Going into Day Two, I felt like I was in a must win situation. I fight for the whole point every game and do not like to draw games. I was going to win my last two games at all costs.
Round Four: Near Perfect
In Round 4 I got a pretty good pairing against one of the lower rated players in the tourney. I had the black pieces against a 1400.
What happened. Well, things went amazingly, my evaluations seemed to be right on and my calculation and canidate move selections were execellent. I played one of the best games of my life, if not one of the best games. I used 117 minutes of my clock (the time control was G/120).
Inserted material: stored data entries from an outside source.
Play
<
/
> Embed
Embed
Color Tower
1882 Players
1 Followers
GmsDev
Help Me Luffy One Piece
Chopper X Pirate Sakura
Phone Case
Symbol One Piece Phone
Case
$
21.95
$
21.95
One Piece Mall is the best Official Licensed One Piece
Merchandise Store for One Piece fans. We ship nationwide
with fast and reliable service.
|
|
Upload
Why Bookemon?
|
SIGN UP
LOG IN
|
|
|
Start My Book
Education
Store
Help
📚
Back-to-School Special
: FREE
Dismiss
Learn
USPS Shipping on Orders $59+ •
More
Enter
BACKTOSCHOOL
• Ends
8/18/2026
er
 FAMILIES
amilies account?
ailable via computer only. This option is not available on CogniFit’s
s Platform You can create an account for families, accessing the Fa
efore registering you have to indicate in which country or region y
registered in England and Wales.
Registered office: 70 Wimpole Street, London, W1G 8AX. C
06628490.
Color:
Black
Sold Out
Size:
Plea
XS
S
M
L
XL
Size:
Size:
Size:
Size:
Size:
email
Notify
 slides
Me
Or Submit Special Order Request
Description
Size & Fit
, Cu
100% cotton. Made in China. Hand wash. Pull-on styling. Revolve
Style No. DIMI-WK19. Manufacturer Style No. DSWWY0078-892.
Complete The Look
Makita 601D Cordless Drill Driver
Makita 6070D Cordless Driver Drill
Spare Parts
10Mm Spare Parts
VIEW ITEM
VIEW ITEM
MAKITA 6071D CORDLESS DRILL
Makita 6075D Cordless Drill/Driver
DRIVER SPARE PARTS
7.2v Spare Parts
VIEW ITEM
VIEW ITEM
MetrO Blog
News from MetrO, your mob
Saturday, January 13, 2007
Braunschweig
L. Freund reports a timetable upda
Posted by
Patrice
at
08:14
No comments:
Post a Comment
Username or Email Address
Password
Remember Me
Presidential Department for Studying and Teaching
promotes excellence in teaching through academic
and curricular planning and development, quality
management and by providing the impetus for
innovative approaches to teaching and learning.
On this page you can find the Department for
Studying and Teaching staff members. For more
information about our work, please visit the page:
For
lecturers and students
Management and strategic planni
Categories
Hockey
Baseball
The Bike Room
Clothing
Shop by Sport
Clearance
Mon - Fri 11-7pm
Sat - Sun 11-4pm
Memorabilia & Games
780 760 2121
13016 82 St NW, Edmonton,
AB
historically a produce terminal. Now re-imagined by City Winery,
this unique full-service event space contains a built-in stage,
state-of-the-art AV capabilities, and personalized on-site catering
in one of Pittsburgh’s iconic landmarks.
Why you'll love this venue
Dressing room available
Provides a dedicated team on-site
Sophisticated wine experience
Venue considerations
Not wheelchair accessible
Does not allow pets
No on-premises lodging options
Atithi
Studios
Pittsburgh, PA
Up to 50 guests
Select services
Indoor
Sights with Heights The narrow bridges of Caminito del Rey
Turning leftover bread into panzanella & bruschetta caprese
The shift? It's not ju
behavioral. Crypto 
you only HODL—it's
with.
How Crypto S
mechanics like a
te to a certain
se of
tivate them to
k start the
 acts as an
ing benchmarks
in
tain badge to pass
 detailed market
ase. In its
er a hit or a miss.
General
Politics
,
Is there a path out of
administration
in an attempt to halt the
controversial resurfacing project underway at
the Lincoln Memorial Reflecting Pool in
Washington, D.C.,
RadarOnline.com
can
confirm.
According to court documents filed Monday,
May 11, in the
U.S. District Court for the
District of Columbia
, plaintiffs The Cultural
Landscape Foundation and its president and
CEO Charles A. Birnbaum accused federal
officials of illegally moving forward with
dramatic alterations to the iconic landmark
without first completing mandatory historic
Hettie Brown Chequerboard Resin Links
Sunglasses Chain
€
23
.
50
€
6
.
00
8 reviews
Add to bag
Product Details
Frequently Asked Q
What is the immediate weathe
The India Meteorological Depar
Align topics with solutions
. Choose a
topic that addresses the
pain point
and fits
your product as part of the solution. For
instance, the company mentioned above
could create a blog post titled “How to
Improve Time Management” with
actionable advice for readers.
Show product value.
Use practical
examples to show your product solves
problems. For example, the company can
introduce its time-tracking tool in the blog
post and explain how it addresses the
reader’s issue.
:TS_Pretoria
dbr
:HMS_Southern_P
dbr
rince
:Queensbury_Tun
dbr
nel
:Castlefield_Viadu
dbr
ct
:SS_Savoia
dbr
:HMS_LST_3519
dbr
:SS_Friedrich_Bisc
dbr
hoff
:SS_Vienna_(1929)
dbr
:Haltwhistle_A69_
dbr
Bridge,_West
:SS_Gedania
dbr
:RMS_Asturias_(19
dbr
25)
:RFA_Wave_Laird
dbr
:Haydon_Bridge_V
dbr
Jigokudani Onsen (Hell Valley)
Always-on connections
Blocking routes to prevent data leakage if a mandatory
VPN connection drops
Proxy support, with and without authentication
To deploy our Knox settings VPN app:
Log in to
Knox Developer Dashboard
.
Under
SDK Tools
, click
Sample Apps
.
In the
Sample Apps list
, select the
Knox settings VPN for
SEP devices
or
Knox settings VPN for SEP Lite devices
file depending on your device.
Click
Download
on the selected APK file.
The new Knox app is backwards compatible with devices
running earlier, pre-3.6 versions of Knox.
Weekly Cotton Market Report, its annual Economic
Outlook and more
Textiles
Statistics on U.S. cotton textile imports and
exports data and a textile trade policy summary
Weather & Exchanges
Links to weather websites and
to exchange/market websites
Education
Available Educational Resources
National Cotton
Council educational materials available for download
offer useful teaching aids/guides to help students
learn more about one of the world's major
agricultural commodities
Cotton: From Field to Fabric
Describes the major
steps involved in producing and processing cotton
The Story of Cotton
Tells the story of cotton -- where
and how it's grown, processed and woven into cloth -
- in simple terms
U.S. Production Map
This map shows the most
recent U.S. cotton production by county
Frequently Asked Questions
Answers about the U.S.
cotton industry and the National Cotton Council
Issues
In the opening I played fairly quickly as most of it was book moves and also I knew this variation of the Ruy Lopez pretty well. Maybe the start of his problems was the superficial move 10.Bc2 and my plan soon became simple: attack e4. I took a ton of time (almost 50 minutes!) on move 15 and found 15...c6 which kept my slight advantage. My opponent missed a few defensive chances in the middlegame that would be hard for anyone to find. 18.Nf1 was probably my opponent's first real mistake. I was then able to find another good move 20...Re6 (another move which I had taken a insanely massive amount of time on) which is the only move to keep the advantage. 22...Bc6 was my only mistake the whole game (22...d5! was close to winning) and my opponent could have had serious chances to survive if he had played 23.Qd3!. My opponent played 23.Nd2? instead and after 23...d5! my opponent position began to collapse. I was down to ten minutes by then but reeled in the game by playing amazingly precisely in time trouble.